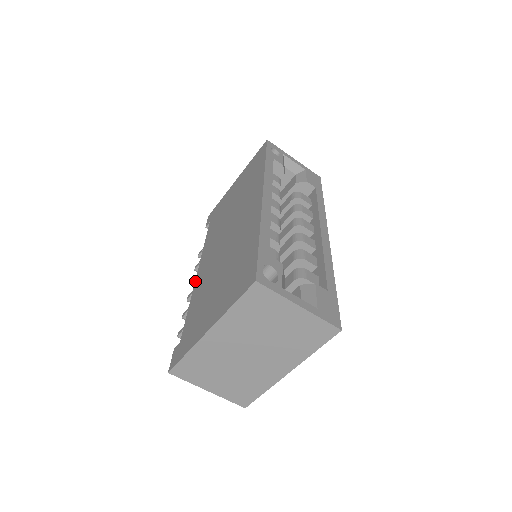
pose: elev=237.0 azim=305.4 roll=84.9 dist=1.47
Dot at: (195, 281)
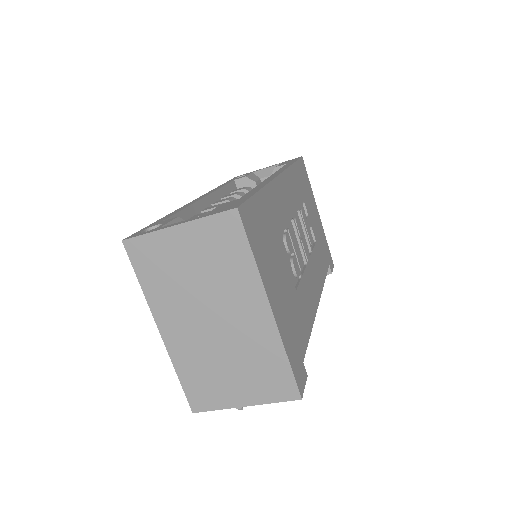
Dot at: occluded
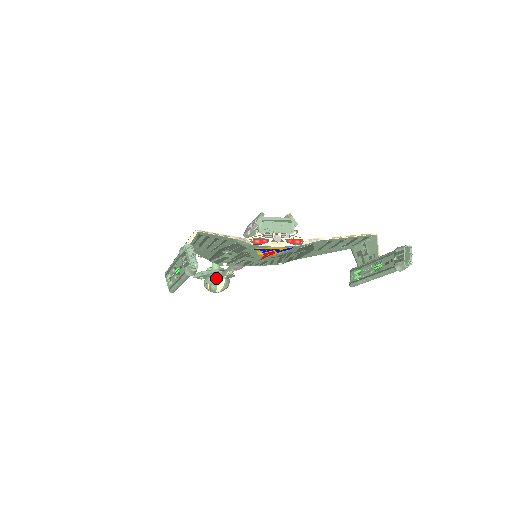
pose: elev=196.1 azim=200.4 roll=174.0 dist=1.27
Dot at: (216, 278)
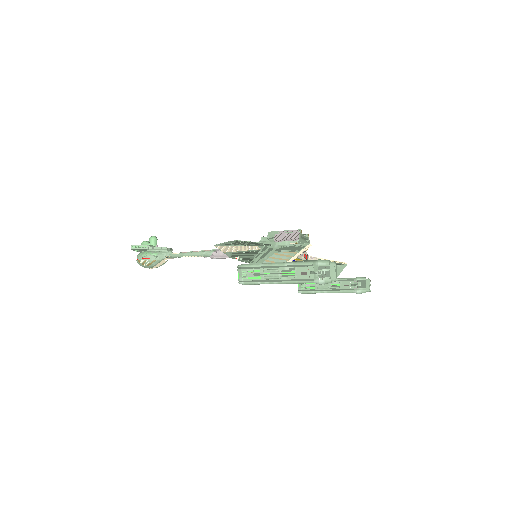
Dot at: (163, 256)
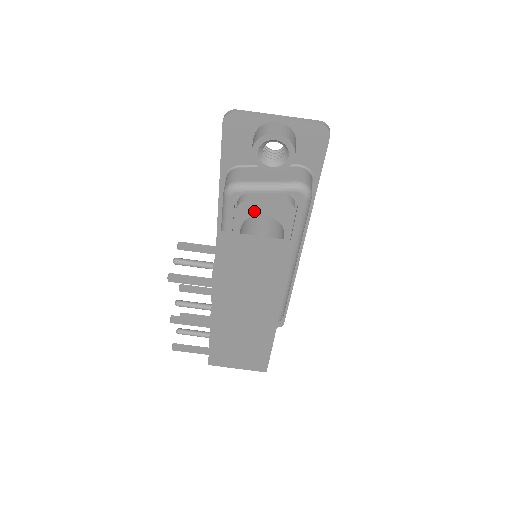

+ + +

■ **CHALLENGE**
Transcribe the text of every row above word for word, leaving the pictures out of your answer.

■ **SOLUTION**
pose: elev=237.0 azim=305.4 roll=84.9 dist=1.47
Dot at: (195, 281)
Dot at: occluded
pose: elev=196.1 azim=200.4 roll=174.0 dist=1.27
Dot at: (216, 278)
Dot at: (163, 256)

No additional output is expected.